**Exercise requirements**
Output the data in full. Keep every word exact and exclude the pictures.

++++ Information provided

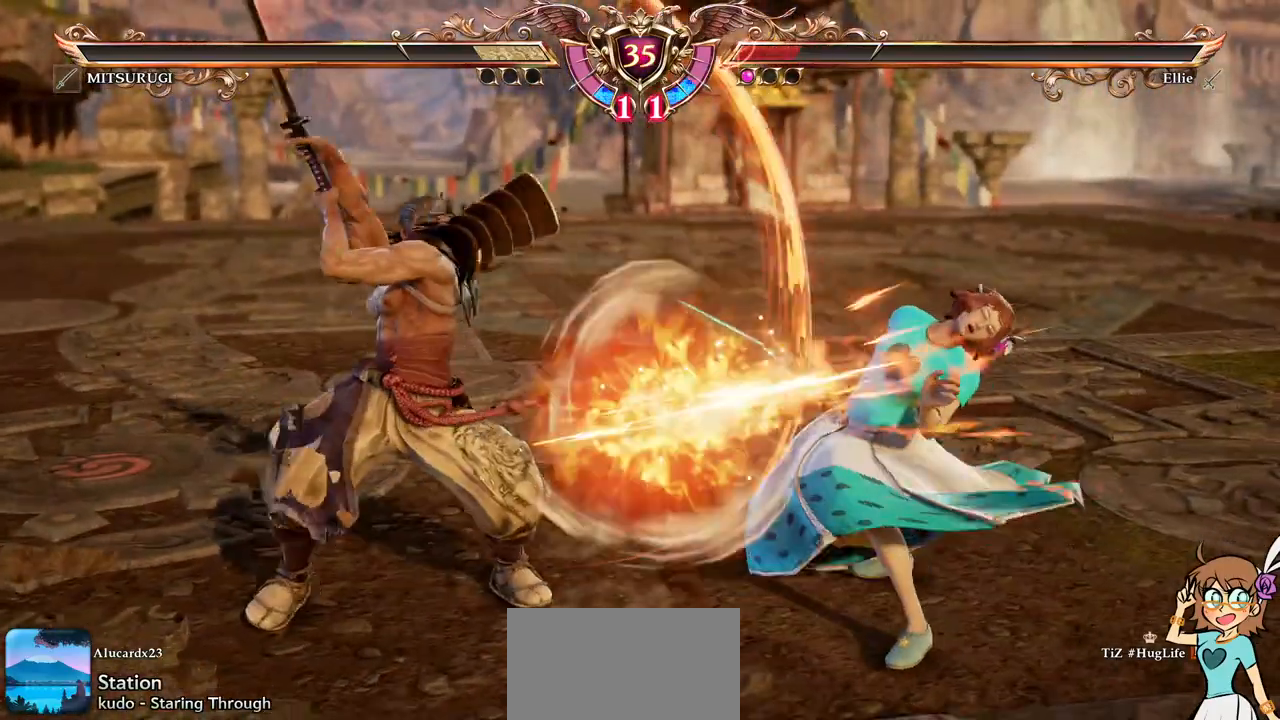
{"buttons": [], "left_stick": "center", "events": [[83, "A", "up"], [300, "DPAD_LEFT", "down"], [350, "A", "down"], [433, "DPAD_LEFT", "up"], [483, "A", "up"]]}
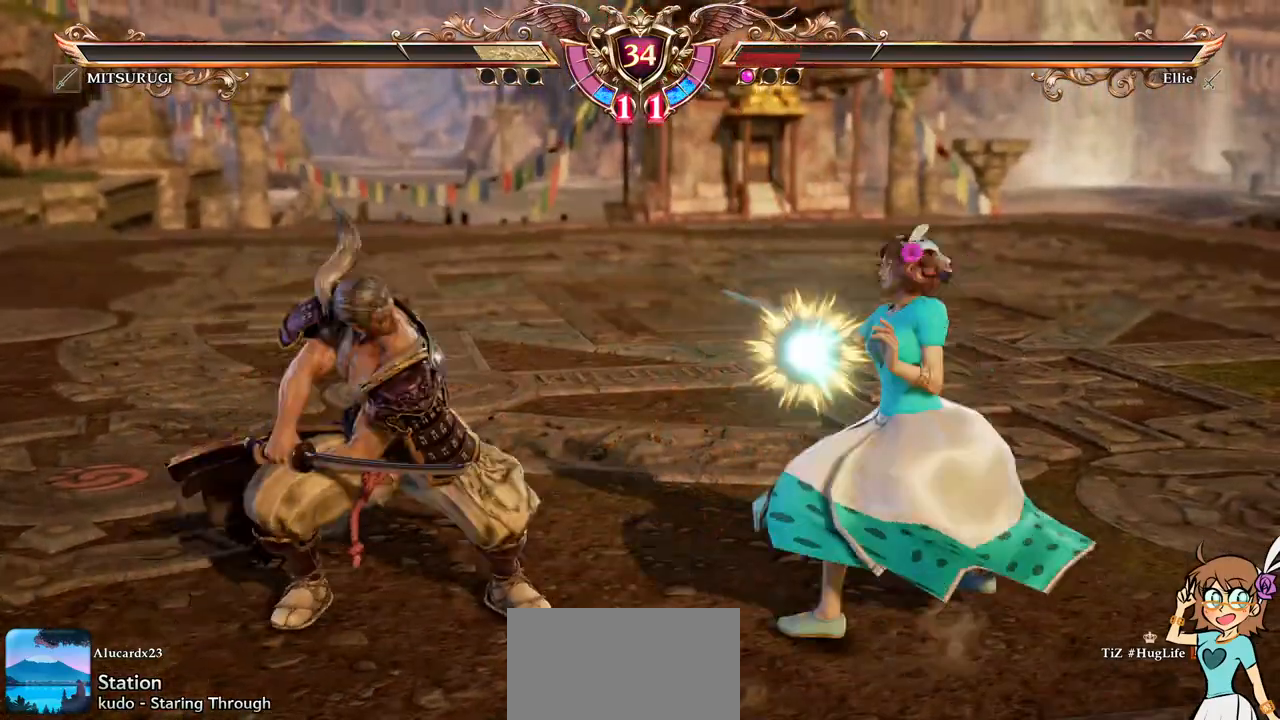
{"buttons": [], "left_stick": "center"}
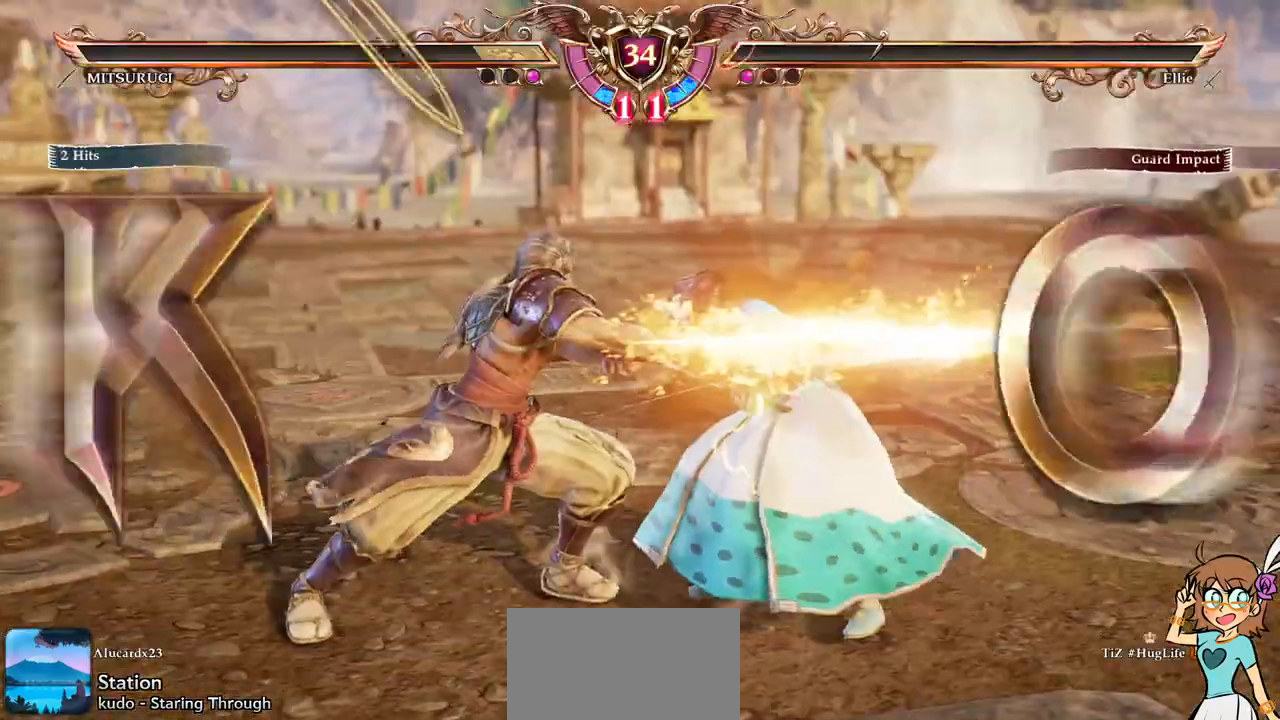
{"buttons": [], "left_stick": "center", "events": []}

++++++++

**Exercise solution**
{"buttons": [], "left_stick": "center", "events": [[83, "A", "up"], [300, "DPAD_LEFT", "down"], [350, "A", "down"], [433, "DPAD_LEFT", "up"], [483, "A", "up"]]}
{"buttons": [], "left_stick": "center"}
{"buttons": [], "left_stick": "center", "events": []}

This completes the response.